Plotted data images
---

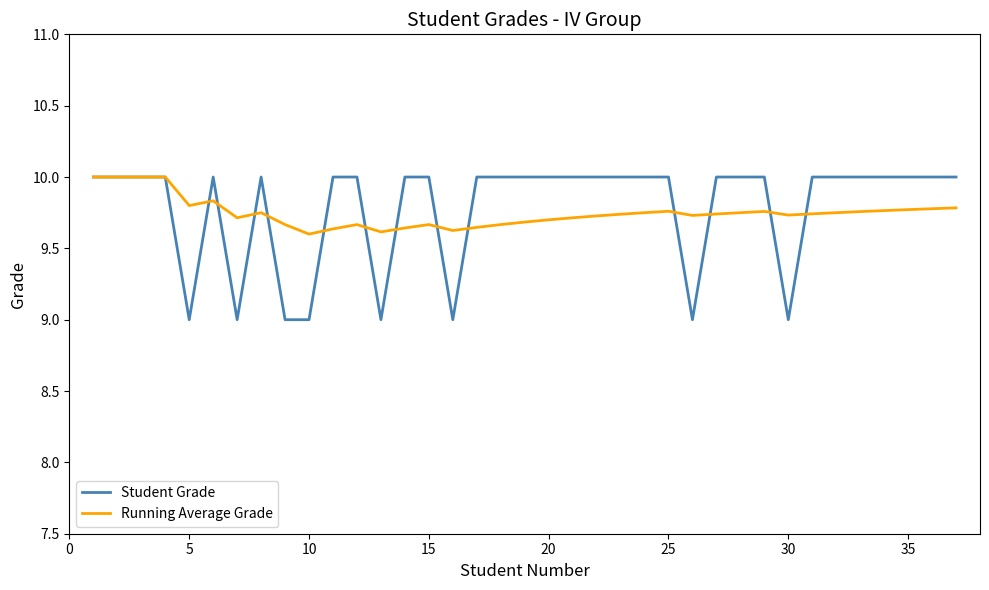

True or false: Running Average Grade has more than 0 points higher than both neighbors.

True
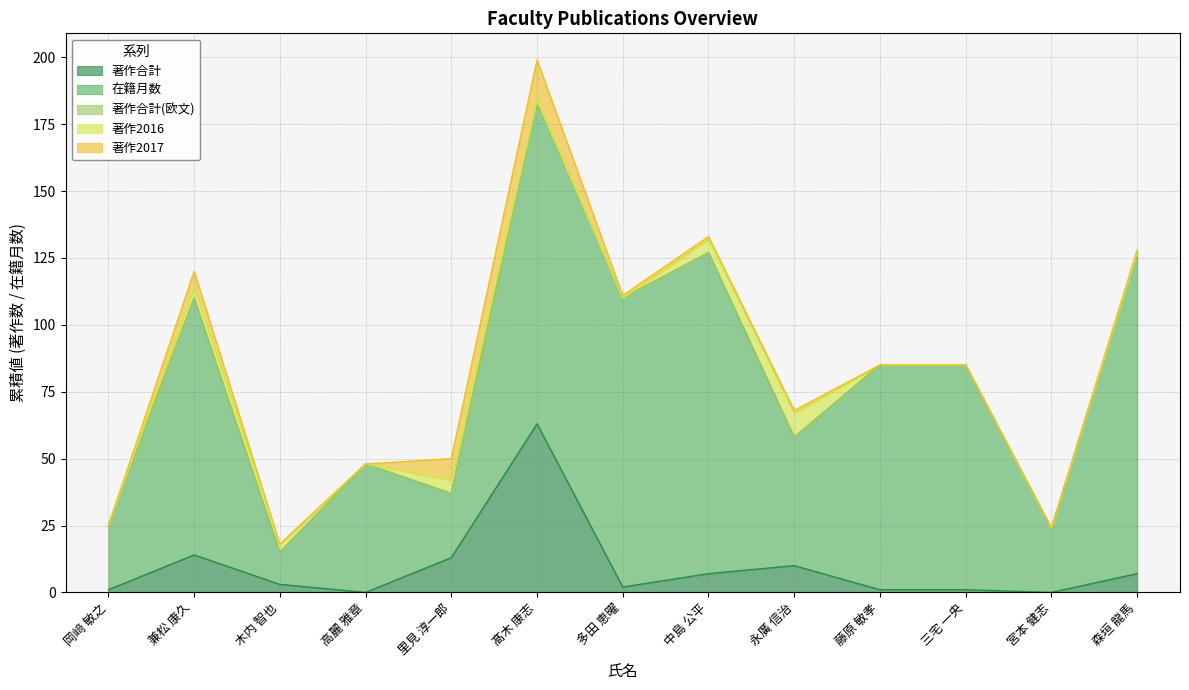

What are all the series names shown in the legend?

著作合計, 在籍月数, 著作合計(欧文), 著作2016, 著作2017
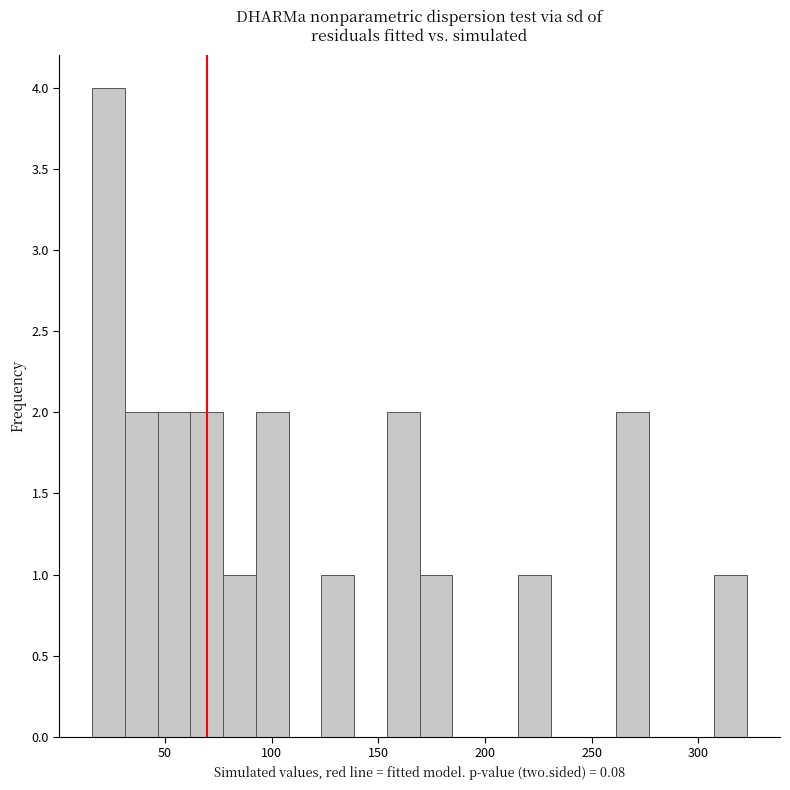

Read against the x-axis, roughly where is the centre of the tallest bar?

25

---

## WORK ITEM
Write out every line of text from the records above without any changes, leaving out the pictures.

## RESULT FOR THIS EXERCISE
True or false: Running Average Grade has more than 0 points higher than both neighbors.

True

What are all the series names shown in the legend?

著作合計, 在籍月数, 著作合計(欧文), 著作2016, 著作2017

Read against the x-axis, roughly where is the centre of the tallest bar?

25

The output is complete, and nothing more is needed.